> _Excerpted passage_
********************
The meaning appears to be just a vague notion of primitive societies and contains a giant whiff of cultural chauvinism. It suggests, as Packer writes in his article, a "primal" history — connoting a past when humans were more irrational, less intelligent, and more violent. Sometimes the subtext is extremely blatant: What "tribes" do in Africa, writes Daniel Emmons, is massacre each other for no reason, over and over. (You would not be surprised to learn that examples from recent history have a lot to do with European colonialism.)
Of course, modern societies are more complicated and much, much larger than tribal ones, with much more sophisticated technology. But that does not mean modern humans are more intelligent, rational, or capable. Indeed, a general comparison of ability between the two groups is not likely to come out favorably for modern humans. Without our technology, we modern humans are basically helpless: slow, out of shape, physically weaker and more delicate, and most importantly, comprehensively ignorant about basic survival skills. A few enthusiasts aside, how many people today could splint a broken bone, build a bow and arrow from scratch, start a fire without matches, track a deer without being smelled, find fresh water under sand, know on sight which local plants are good and which are poisonous, or draw a map from memory?
And even our technology is the result of a division of labor so fine-grained that even people who play key roles in it are usually incapable of doing the job of the person working right next to them, let alone understanding the gigantic whole. Not even a smartphone engineer can actually build a smartphone by herself, let alone your average schlub, for whom such a device is basically magical.
********************
> _Aim_
Continue the passage on how modern people compare with tribal societies, picking up after its last sentence.
********************
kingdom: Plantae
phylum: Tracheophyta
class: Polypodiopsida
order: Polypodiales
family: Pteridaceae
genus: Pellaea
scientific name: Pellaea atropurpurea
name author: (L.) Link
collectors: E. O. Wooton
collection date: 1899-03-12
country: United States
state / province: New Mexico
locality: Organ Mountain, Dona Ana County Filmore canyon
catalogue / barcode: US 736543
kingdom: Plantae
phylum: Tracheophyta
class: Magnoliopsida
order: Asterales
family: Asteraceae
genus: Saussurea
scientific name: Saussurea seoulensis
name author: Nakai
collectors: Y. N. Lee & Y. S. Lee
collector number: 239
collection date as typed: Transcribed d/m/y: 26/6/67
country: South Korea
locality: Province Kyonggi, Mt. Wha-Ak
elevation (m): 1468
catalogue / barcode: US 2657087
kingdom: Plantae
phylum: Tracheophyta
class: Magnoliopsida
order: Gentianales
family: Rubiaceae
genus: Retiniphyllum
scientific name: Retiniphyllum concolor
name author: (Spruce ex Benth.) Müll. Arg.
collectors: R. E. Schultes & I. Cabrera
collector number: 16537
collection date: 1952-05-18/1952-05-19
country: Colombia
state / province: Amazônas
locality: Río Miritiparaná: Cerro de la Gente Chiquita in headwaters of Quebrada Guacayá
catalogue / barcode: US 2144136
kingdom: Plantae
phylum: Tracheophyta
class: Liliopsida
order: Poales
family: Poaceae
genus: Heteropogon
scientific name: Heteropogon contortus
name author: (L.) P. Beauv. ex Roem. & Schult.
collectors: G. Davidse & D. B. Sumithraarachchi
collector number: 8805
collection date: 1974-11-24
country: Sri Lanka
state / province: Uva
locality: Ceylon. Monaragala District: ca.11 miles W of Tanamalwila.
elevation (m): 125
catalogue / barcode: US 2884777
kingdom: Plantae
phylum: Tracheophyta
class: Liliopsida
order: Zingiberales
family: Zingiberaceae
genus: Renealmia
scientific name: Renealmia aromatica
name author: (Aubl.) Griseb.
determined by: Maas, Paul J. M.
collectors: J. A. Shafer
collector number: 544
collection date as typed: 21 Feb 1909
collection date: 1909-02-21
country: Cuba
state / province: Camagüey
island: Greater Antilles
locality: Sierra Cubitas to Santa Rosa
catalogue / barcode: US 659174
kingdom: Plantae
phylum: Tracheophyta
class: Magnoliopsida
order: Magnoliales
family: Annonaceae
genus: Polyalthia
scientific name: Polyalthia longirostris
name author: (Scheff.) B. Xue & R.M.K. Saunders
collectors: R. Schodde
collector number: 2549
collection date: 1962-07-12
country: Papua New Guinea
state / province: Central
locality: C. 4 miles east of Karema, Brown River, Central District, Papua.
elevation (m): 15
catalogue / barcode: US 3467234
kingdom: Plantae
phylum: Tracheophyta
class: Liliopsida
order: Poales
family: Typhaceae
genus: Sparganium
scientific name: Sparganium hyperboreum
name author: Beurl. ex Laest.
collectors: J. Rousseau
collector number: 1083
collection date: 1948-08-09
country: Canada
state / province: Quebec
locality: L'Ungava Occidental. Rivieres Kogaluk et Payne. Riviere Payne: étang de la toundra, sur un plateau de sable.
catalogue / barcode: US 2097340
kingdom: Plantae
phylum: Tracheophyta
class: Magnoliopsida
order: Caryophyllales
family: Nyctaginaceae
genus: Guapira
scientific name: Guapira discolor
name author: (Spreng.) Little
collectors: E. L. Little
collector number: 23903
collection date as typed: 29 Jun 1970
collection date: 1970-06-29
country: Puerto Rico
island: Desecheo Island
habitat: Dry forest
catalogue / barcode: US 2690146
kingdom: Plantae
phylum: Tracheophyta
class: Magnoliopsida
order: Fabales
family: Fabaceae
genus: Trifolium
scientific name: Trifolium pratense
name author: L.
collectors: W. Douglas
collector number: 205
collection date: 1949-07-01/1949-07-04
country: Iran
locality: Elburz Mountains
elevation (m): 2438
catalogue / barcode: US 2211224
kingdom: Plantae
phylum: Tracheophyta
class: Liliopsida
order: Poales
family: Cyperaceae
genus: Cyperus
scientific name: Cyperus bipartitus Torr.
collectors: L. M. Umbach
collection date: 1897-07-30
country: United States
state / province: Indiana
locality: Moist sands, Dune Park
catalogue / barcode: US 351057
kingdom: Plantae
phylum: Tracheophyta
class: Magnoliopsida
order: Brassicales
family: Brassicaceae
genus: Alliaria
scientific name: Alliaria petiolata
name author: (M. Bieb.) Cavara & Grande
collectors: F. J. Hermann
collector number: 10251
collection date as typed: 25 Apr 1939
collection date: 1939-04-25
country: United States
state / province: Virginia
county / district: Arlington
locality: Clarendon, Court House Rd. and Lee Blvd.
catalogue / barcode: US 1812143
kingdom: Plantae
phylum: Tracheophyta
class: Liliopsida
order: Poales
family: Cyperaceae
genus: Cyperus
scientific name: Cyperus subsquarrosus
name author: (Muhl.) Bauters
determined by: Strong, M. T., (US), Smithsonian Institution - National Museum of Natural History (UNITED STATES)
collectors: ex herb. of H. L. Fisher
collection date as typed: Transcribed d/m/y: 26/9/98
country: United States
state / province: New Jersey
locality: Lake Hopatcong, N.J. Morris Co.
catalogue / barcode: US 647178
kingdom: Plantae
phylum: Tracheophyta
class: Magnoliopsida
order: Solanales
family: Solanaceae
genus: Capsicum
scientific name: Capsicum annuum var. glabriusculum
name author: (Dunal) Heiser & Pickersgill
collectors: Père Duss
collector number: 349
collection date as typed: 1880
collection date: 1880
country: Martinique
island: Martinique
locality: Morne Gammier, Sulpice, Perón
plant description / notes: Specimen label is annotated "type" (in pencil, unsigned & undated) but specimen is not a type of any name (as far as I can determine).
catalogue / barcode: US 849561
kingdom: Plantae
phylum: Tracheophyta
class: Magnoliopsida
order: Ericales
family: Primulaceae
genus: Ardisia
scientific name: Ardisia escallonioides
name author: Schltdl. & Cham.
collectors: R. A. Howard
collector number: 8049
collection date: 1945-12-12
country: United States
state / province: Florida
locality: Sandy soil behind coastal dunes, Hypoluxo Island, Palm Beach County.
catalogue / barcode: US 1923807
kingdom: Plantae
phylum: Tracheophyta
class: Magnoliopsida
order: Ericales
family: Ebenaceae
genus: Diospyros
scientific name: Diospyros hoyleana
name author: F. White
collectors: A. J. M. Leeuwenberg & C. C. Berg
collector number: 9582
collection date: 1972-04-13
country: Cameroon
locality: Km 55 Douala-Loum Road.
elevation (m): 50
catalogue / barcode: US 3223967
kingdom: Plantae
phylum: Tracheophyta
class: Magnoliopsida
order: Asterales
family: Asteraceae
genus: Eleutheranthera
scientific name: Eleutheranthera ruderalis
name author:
********************
> _Task output_
Now, one should not romanticize the past. It is true that tribal societies can be quite violent, and get in tit-for-tat blood feuds that go on for years. But that isn't about tribes as such, it's just how the inescapable political problem of managing conflict sometimes manifests itself in a tribal context. Without some method of adjudicating disputes, it's possible for retributive cycles to go on indefinitely.
Modern societies have struggled with the exact same problem. In recent history the way conflict was "resolved" was through increasingly deadly and organized warfare, until the murder technology got so effective that great power wars became all but unthinkable. That development has cut back on that kind of conflict, but at the risk that if there ever is another one of them, most human life might be snuffed out in a matter of hours.
One sometimes sees a recognizably tribal-style conflict problem in modern states which for some reason have no way to provide neutral adjudication of conflict (such as neighborhoods where the police don't bother to investigate murders) and thus cannot establish a monopoly of violence. But while American society is increasingly bifurcated between right and left, and is struggling to handle the conflict between the two, this is manifestly not a tribal sort of problem — it is thoroughly modern.
Whereas a tribal feud is the product of a perfectly rational (in game theory terms, at least) desire to inflict revenge for a family member being injured or killed, roughly four-fifths of American political conflict is about crack-brained conspiracy theories and postmodern cultural grievances. Conservative Republicans are unquestionably the major culprits when it comes to stoking partisan conflict, and the engine of that process is a sophisticated cultural war propaganda apparatus, enabled by cutting-edge communication technology, designed to alternately fleece elderly conservatives and to obscure the fact that the Republican elite only writes legislation for the top 1 percent. If Republican base voters can't be given universal health care or wage increases (or anything else concrete), they at least can be whipped into a frenzy over Colin Kaepernick and "safe spaces" on college campuses.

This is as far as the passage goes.